Journée internationale à la mémoire des victimes de la Shoah

27 janvier 2020, journée internationale à la mémoire des victimes de la Shoah et la date anniversaire de la libération du camp d’Auschwitz-Birkenau.
Il y a 75 ans le monde découvrait avec effroi l’innommable : l’extermination méthodique d’une population par des bourreaux d’un autre siècle, les nazis.

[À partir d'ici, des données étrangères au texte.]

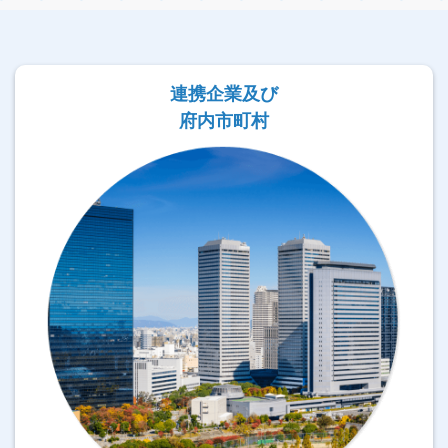
連携企業及び
府内市町村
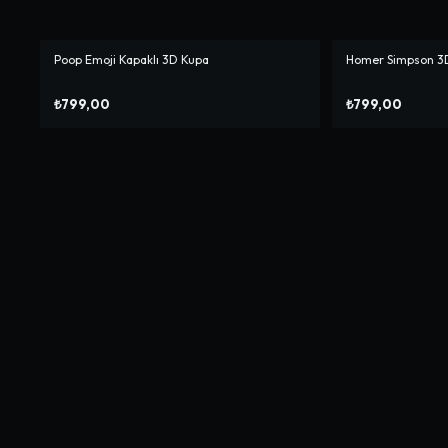
Poop Emoji Kapaklı 3D Kupa
Homer Simpson 3
₺799,00
₺799,00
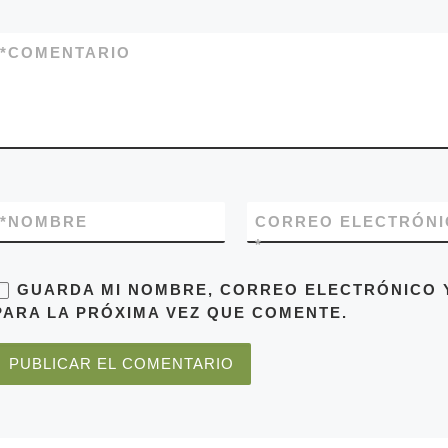
*
COMENTARIO
*
NOMBRE
CORREO ELECTRÓNI
*
GUARDA MI NOMBRE, CORREO ELECTRÓNICO 
PARA LA PRÓXIMA VEZ QUE COMENTE.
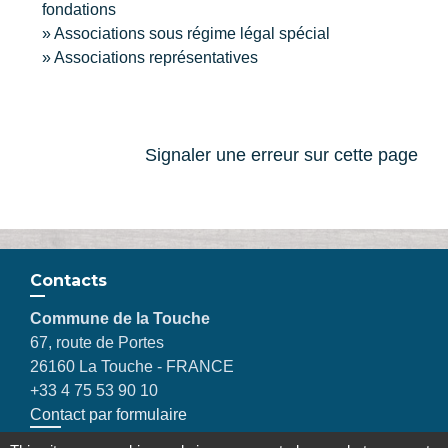
fondations
Associations sous régime légal spécial
Associations représentatives
Signaler une erreur sur cette page
Contacts
Commune de la Touche
67, route de Portes
26160 La Touche - FRANCE
+33 4 75 53 90 10
Contact par formulaire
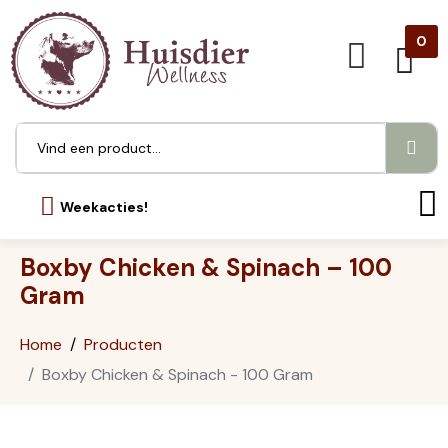
0
Weekacties!
Boxby Chicken & Spinach – 100
Gram
Home
Producten
Boxby Chicken & Spinach - 100 Gram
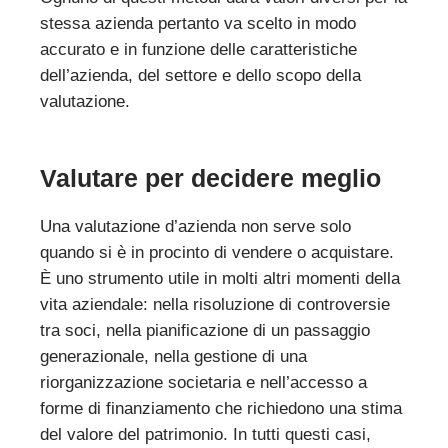
stessa azienda pertanto va scelto in modo
accurato e in funzione delle caratteristiche
dell’azienda, del settore e dello scopo della
valutazione.
Valutare per decidere meglio
Una valutazione d’azienda non serve solo
quando si è in procinto di vendere o acquistare.
È uno strumento utile in molti altri momenti della
vita aziendale: nella risoluzione di controversie
tra soci, nella pianificazione di un passaggio
generazionale, nella gestione di una
riorganizzazione societaria e nell’accesso a
forme di finanziamento che richiedono una stima
del valore del patrimonio. In tutti questi casi,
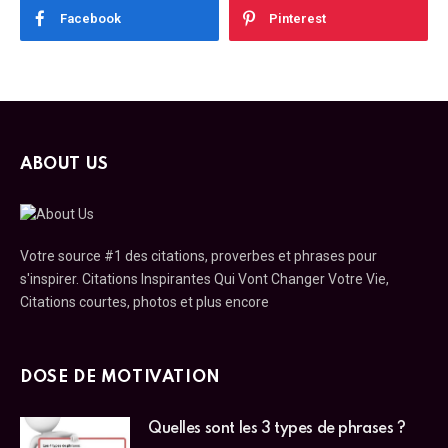
Facebook
Pinterest
ABOUT US
Votre source #1 des citations, proverbes et phrases pour
s'inspirer. Citations Inspirantes Qui Vont Changer Votre Vie,
Citations courtes, photos et plus encore
DOSE DE MOTIVATION
Quelles sont les 3 types de phrases ?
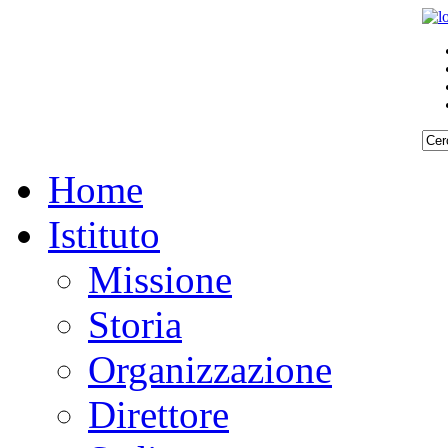
Home
Istituto
Missione
Storia
Organizzazione
Direttore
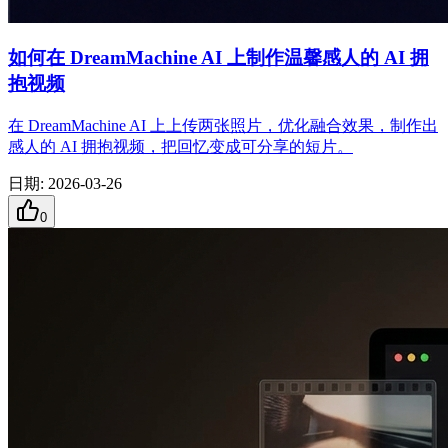
如何在 DreamMachine AI 上制作温馨感人的 AI 拥
抱视频
在 DreamMachine AI 上上传两张照片，优化融合效果，制作出
感人的 AI 拥抱视频，把回忆变成可分享的短片。
日期
:
2026-03-26
0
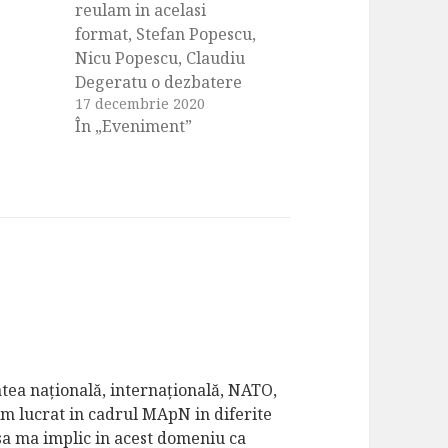
reulam in acelasi
format, Stefan Popescu,
Nicu Popescu, Claudiu
Degeratu o dezbatere
17 decembrie 2020
despre anul 2020 - anul
În „Eveniment”
pandemic. Putem
descrie cu lux de
amanunte ce a fost, ce
am simtit si cu ce efecte
devastatoare ne-am
confruntat dar va fi
greu sa estimam cum va
fi…
tatea națională, internațională, NATO,
 Am lucrat in cadrul MApN in diferite
 sa ma implic in acest domeniu ca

C’est un crime qui n’a pas de nom tellement il est ignoble, c’est un crime unique par sa méthode scientifique, c’était la « solution finale » comme l’appelaient les nazis.
C’est un crime unique par sa nature puisqu’il avait pour but d’effacer toute preuve des massacres.
Le camp d’Auschwitz-Birkenau a été le plus grand camp de concentration et d’extermination construit par les nazis pour faire aboutir leur projet funeste de « solution finale ».
Chaque année en visitant ce camp les paroles m’ont manquées pour décrire « l’indescriptible », que le lieu m’a fait ressentir, par son silence, par l’impression de terreur qu’ont éprouvée les malheureuses victimes conduites à l’abattoir, impression qui semble gravée dans chaque pierre, chaque édifice, chaque mètre carré que nous avons foulé avec le groupe d’élèves.
C’est pour cela que les visites organisées par le Département des Alpes-Maritimes et son président Charles Ange Ginesy sont importantes pour sensibiliser les jeunes générations, afin que cette tragique page de l’humanité ne tombe pas dans les oubliettes de l’Histoire.
Aujourd’hui, il ne reste plus que les mots pour dénoncer ce crime contre l’humanité.